A informação é do engenheiro mecânico Fabrício César Lobato, professor da faculdade no câmpus local e um dos principais especialistas no País na detecção de problemas em redes de água e esgoto. "O correlacionador é um equipamento nacional muito mais acessível que os instrumentos já desenvolvidos. Saímos de um custo de até R$ 250 mil, com itens importados, para algo abaixo de R$ 70 mil e capaz de calibrar e avaliar onde está o vazamento", explica.

Hoje, os chamados geofones utilizados pelo Departamento de Água e Esgoto (DAE) são de sensores simples, com dificuldades na detecção, dependendo do tipo de solo e tubulação.

"O correlacionador foi testado com eficácia no mês passado e para identificação do local do vazamento a partir da base do solo (asfalto) mesmo para tubos de PVC em 1 metro de profundidade", conta.

Até então, um dos desafios era a precisão diante de obstáculos como o solo e o tipo de material. Os sensores mais simples atuam melhor para tubos em metal ou fibrocimento, mas não para compostos de plásticos. Ainda assim, a localização do vazamento é imprecisa.
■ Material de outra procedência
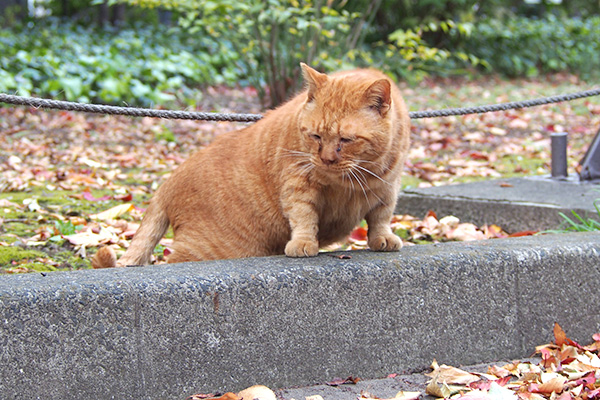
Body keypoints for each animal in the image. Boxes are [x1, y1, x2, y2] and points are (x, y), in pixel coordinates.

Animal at [92, 63, 412, 268]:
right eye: (316, 136)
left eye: (346, 139)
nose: (326, 159)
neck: (350, 180)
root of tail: (168, 182)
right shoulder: (297, 181)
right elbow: (304, 216)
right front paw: (303, 243)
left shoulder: (388, 187)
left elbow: (381, 217)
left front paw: (382, 239)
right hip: (213, 248)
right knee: (168, 261)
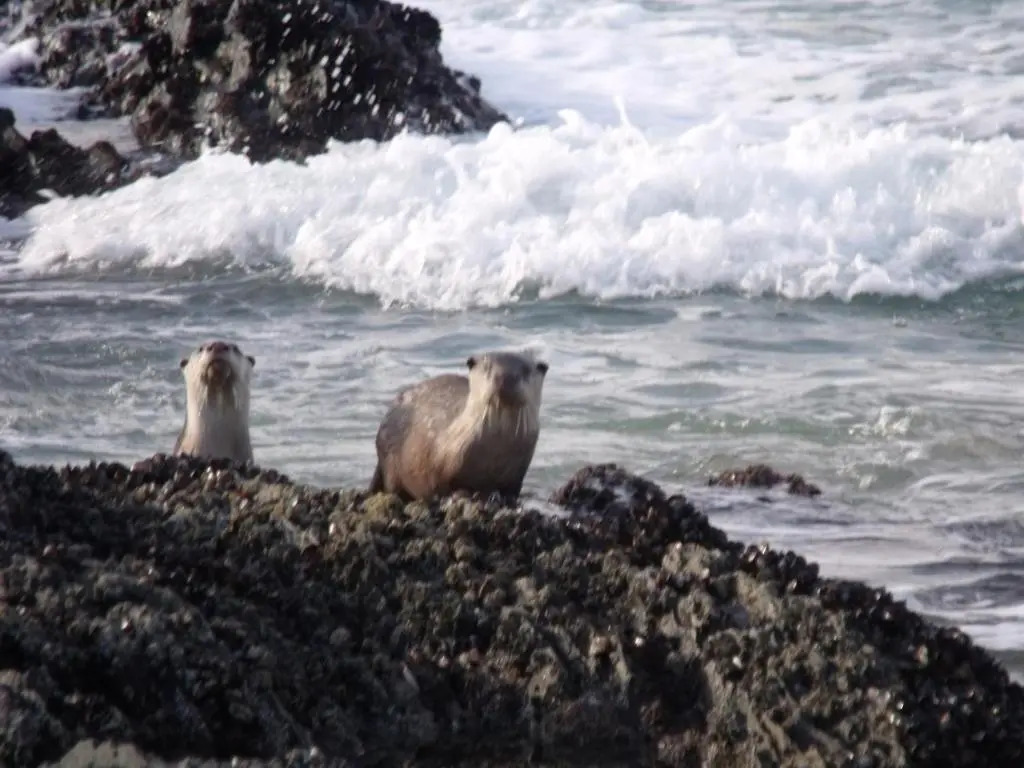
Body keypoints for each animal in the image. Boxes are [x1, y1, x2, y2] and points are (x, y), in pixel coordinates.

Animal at [369, 350, 549, 501]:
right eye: (487, 368)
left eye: (526, 370)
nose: (505, 376)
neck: (495, 451)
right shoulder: (442, 463)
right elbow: (442, 484)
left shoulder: (517, 474)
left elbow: (512, 490)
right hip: (390, 459)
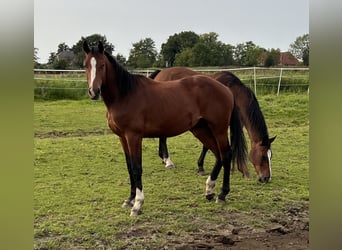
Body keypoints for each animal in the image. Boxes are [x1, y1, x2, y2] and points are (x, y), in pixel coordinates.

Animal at [83, 40, 248, 216]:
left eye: (102, 65)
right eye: (85, 65)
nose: (94, 91)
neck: (125, 95)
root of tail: (226, 89)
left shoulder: (134, 136)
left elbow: (136, 168)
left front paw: (138, 204)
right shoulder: (122, 137)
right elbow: (129, 167)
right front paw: (129, 199)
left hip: (219, 129)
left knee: (226, 154)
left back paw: (222, 194)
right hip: (201, 129)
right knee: (218, 154)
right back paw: (209, 191)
O Departamento de Combate às Perdas da Companhia de Saneamento do Estado (Sabesp), parceira na experiência, aponta que a extensão de rede de abastecimento é tão grande no Estado (120 mil km de canos subterrâneos), que o caminho indicado nas pesquisas é o de tapar os buracos com rapidez e eficiência, ao invés de substituir.

A Sabesp participa do programa com o professor há mais de 10 anos.
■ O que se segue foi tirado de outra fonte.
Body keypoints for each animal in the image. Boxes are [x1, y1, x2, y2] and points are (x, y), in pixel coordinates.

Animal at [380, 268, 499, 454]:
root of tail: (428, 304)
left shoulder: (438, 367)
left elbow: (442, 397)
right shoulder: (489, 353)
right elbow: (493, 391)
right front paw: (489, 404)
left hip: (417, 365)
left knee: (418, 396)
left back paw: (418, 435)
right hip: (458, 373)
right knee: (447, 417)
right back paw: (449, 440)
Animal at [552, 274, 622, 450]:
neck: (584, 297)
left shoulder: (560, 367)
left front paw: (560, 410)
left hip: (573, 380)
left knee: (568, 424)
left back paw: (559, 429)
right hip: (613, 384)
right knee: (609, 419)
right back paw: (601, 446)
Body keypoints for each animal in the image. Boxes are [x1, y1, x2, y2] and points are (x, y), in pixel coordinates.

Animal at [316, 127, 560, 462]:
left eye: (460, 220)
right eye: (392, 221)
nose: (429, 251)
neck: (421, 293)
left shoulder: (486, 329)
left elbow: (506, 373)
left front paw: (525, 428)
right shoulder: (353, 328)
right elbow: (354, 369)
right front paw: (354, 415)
Fabrício Lobato se aprofunda no assunto desde 2009, quando de seu doutorado em Southampton, na Inglaterra, orientado na ocasião por Michael Brennan, um dos maiores especialistas do mundo na área, atualmente professor na Unesp em Ilha Solteira.
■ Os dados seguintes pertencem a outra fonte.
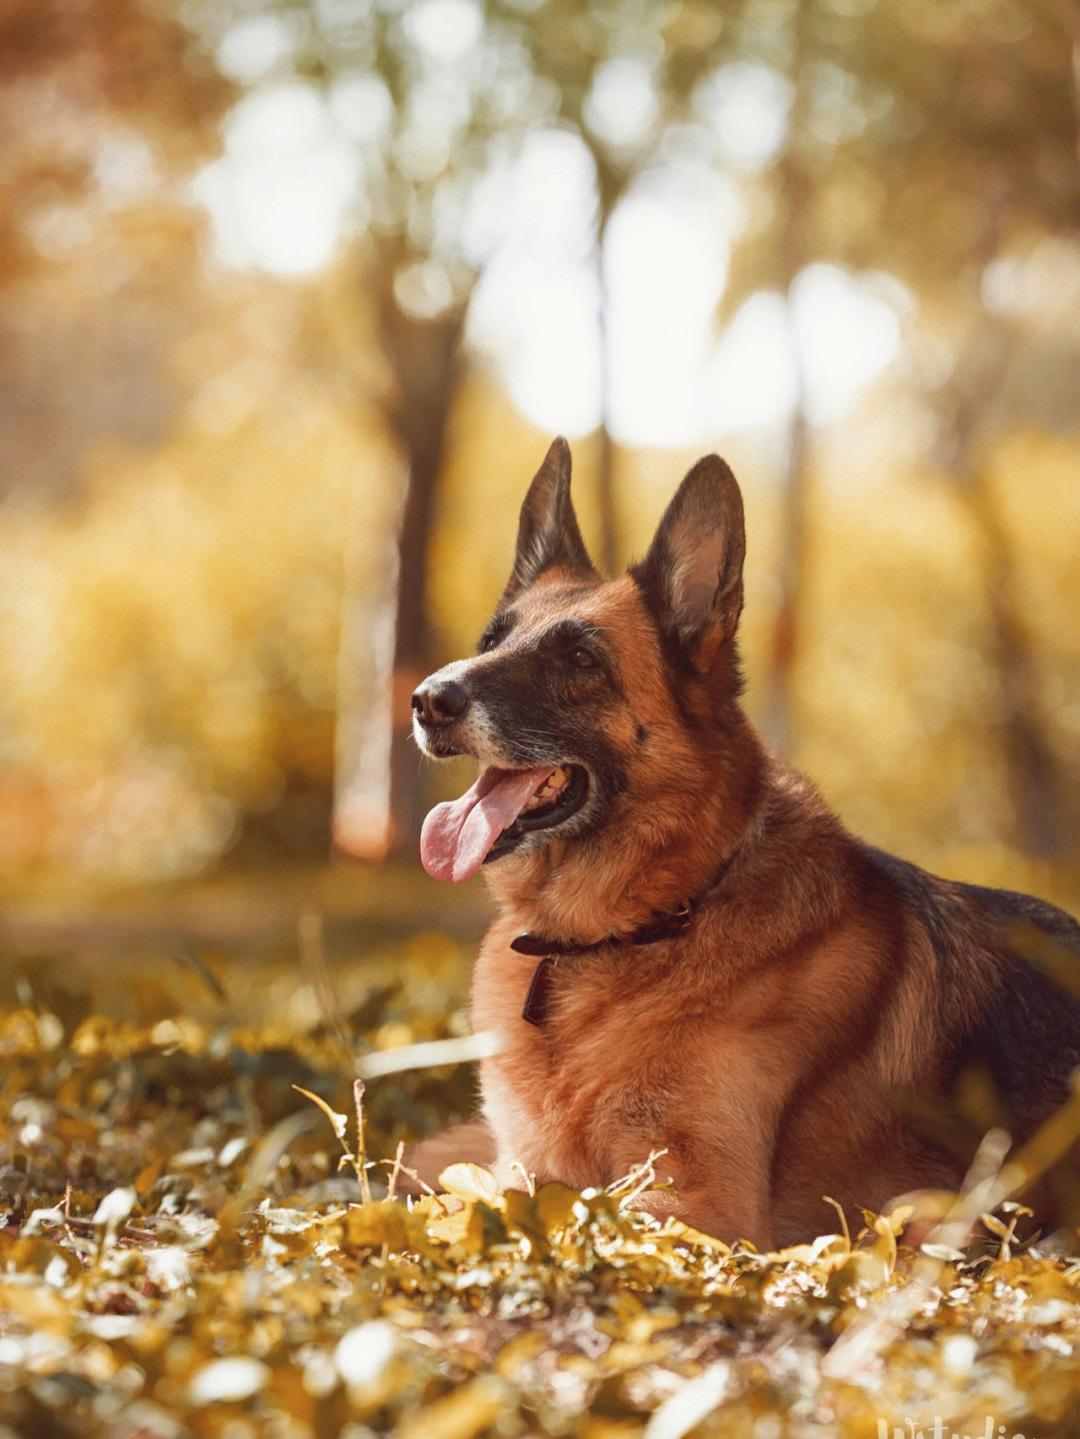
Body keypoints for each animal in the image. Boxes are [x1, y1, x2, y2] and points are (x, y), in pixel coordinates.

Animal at [408, 440, 1080, 1249]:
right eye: (489, 641)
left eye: (580, 662)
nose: (427, 700)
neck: (628, 931)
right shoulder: (520, 1158)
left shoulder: (697, 1200)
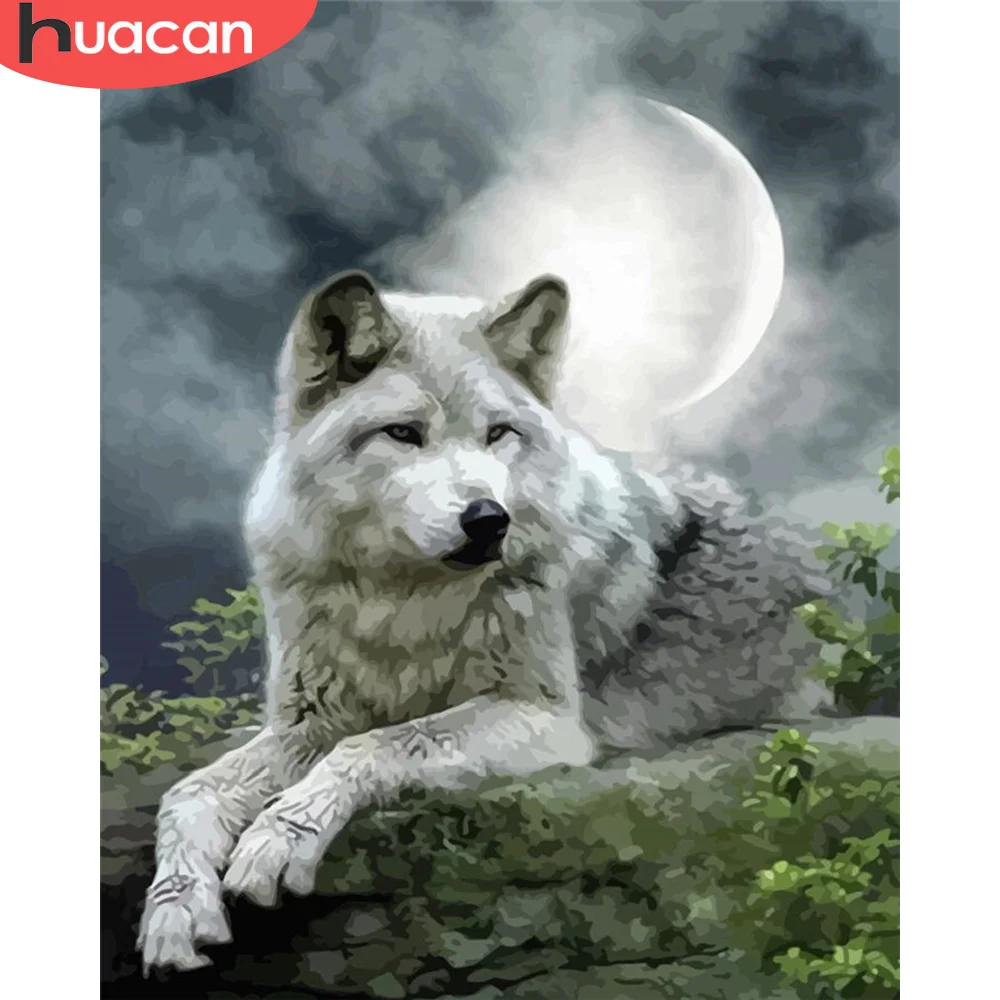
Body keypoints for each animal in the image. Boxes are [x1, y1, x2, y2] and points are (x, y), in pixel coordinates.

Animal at [138, 270, 831, 972]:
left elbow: (379, 743)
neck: (403, 603)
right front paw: (174, 911)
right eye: (404, 434)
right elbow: (187, 793)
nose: (489, 519)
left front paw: (278, 839)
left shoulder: (544, 718)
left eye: (498, 433)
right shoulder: (306, 724)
O inédito detector de superfície localiza vazamentos a distância, sem a necessidade do equipamento em contato físico direto com o cano. Até então, hastes e geofones se limitam a tornar o sinal emitido perceptível ao ouvido. Mas o técnico tem de distinguir o som. Mesmo por vibração, as ferramentas atuais estão longe da precisão do sensor desenvolvido pelos correlacionadores, explica o pesquisador.

"O equipamento testado aponta que o uso de sensores relaciona e 'calcula' medições de propagação de ondas, inclusive em tempo e velocidade das vibrações, trazendo resultado eficaz da posição do vazamento", finaliza o professor.